In its January 22, 2013 publication, Reducing Risk and Driving Business Value, the Carbon Disclosure Project (CDP) reported that 38 percent of suppliers in the U.S. product supply chain have set internal targets for greenhouse gas (GHG) emission reductions, with 29 percent achieving year-on-year reductions. Interestingly, 92 percent of the CDP Supply Chain Project companies (large companies at the top of the supply chain, such as Coca Cola, Dell, Microsoft and Walmart, which initiated the survey) set targets for GHG emission (compared to the 38 percent of suppliers). The 29 percent of the suppliers that reduced GHG emissions actually saved $13.7 billion. Only 13% of the suppliers that reduced GHG emissions were motivated by regulation as the sole driver with the vast majority (73 percent) acting due to a “physical risk to their operations,” e.g., drought.

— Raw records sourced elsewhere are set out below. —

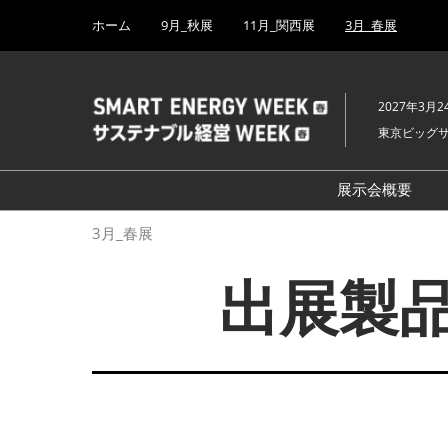
Press
ス
ホーム
9月_秋展
11月_関西展
3月_春展
Escape
キ
to
ッ
close
プ
the
2027年3月2
し
menu.
東京ビッグ
て
進
む
展示会概要
開催概要
3月_春展
H₂ & FC EX
出展製品
PV EXPO
BATTERY J
SMART GRI
WIND EXP
BIOMASS E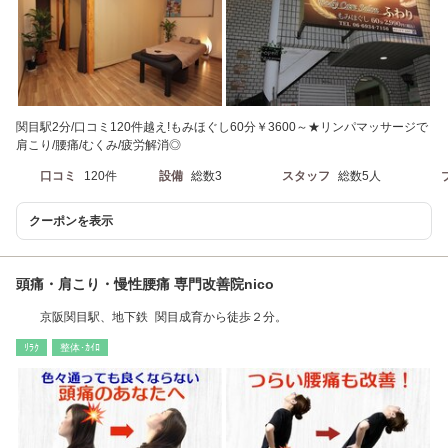
関目駅2分/口コミ120件越え!もみほぐし60分￥3600～★リンパマッサージで
肩こり/腰痛/むくみ/疲労解消◎
口コミ
120件
設備
総数3
スタッフ
総数5人
クーポンを表示
頭痛・肩こり・慢性腰痛 専門改善院nico
京阪関目駅、地下鉄 関目成育から徒歩２分。
ﾘﾗｸ
整体･ｶｲﾛ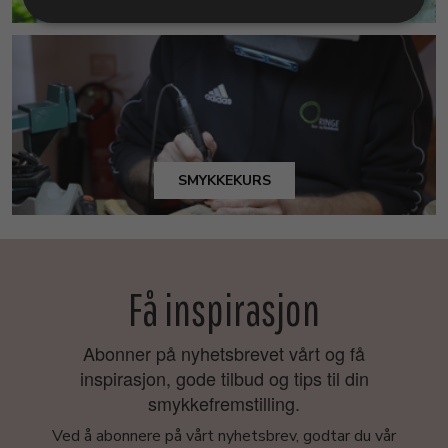
SMYKKEKURS
Få inspirasjon
Abonner på nyhetsbrevet vårt og få
inspirasjon, gode tilbud og tips til din
smykkefremstilling.
Ved å abonnere på vårt nyhetsbrev, godtar du vår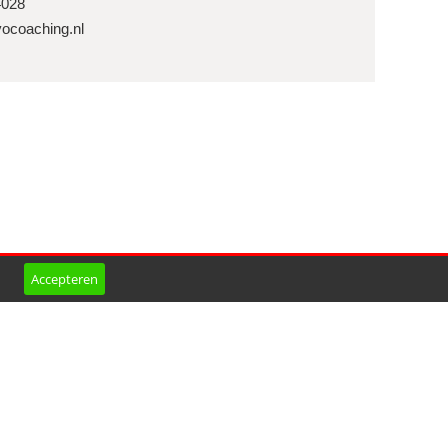
4028
vocoaching.nl
Accepteren
Flevocoaching
Lancasterdreef 8
8251 TA
Dronten
Tel
06 48974028
info@flevocoaching.nl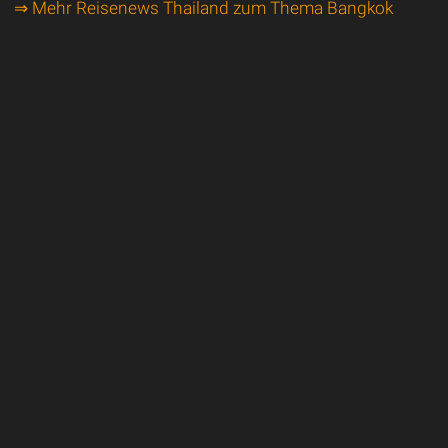
⇒ Mehr Reisenews Thailand zum Thema Bangkok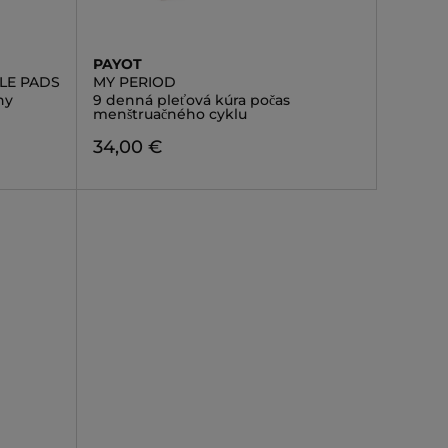
PAYOT
LE PADS
MY PERIOD
ny
9 denná pleťová kúra počas
menštruačného cyklu
34,00 €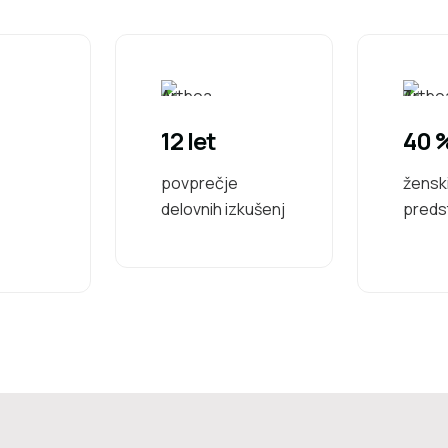
12 let
40 
povprečje
žensk
delovnih izkušenj
preds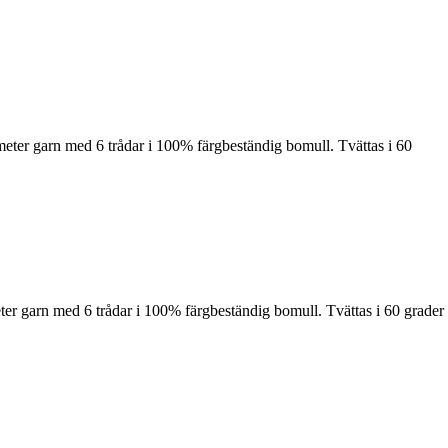
meter garn med 6 trådar i 100% färgbeständig bomull. Tvättas i 60
ter garn med 6 trådar i 100% färgbeständig bomull. Tvättas i 60 grader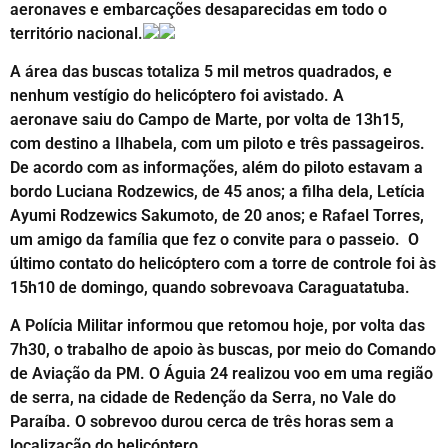
aeronaves e embarcações desaparecidas em todo o
território nacional.
A área das buscas totaliza 5 mil metros quadrados, e
nenhum vestígio do helicóptero foi avistado. A
aeronave saiu do Campo de Marte, por volta de 13h15,
com destino a Ilhabela, com um piloto e três passageiros.
De acordo com as informações, além do piloto estavam a
bordo Luciana Rodzewics, de 45 anos; a filha dela, Letícia
Ayumi Rodzewics Sakumoto, de 20 anos; e Rafael Torres,
um amigo da família que fez o convite para o passeio. O
último contato do helicóptero com a torre de controle foi às
15h10 de domingo, quando sobrevoava Caraguatatuba.
A Polícia Militar informou que retomou hoje, por volta das
7h30, o trabalho de apoio às buscas, por meio do Comando
de Aviação da PM. O Águia 24 realizou voo em uma região
de serra, na cidade de Redenção da Serra, no Vale do
Paraíba. O sobrevoo durou cerca de três horas sem a
localização do helicóptero.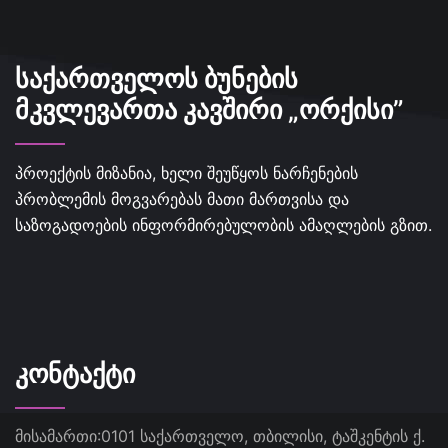
ᲡᲐᲥᲐᲠᲗᲕᲔᲚᲝᲡ ᲑᲣᲜᲔᲑᲘᲡ
ᲛᲙᲕᲚᲔᲕᲐᲠᲗᲐ ᲙᲐᲕᲨᲘᲠᲘ „ᲝᲠᲥᲘᲡᲘ”
პროექტის მიზანია, ხელი შეუწყოს ნარჩენების
პრობლემის მოგვარებას მათი მართვისა და
საზოგადოების ინფორმირებულობის ამაღლების გზით.
ᲙᲝᲜᲢᲐᲥᲢᲘ
მისამართი:
0101 საქართველო, თბილისი, ტაშკენტის ქ.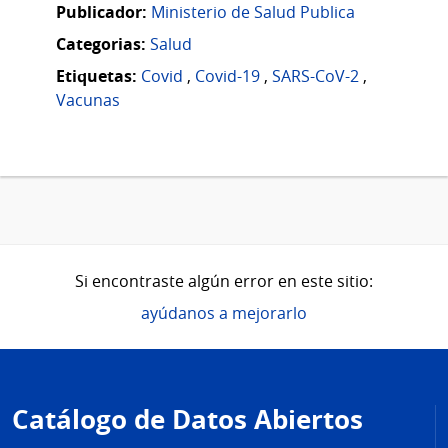
Publicador:
Ministerio de Salud Publica
Categorias:
Salud
Etiquetas:
Covid
,
Covid-19
,
SARS-CoV-2
,
Vacunas
Si encontraste algún error en este sitio:
ayúdanos a mejorarlo
Pie
de
Catálogo de Datos Abiertos
página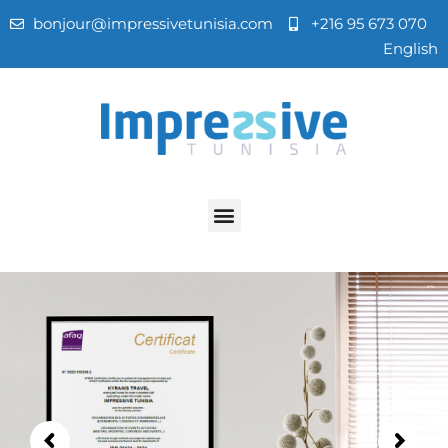
bonjour@impressivetunisia.com
+216 95 673 070
English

The Report also outlines the “business case” for engaging with suppliers on sustainability, citing factors such as cost savings, changing consumer behavior, and reputation concerns. This survey is significant because the CDP Supply Chain Program involves corporate purchasers asking critical questions of their suppliers. Also, there were 2,415 responses from supplier companies, representing spending power of almost $1 trillion. The results of this survey are consistent with a 2010 survey that found that 88% of CEOs believe they should integrate sustainability into their supply chains.
In summary, in the near term, GHG reductions are most likely to be initiated by supply chain pressures (except in the few States (such as California) that continue to pursue GHG regulatory mandates).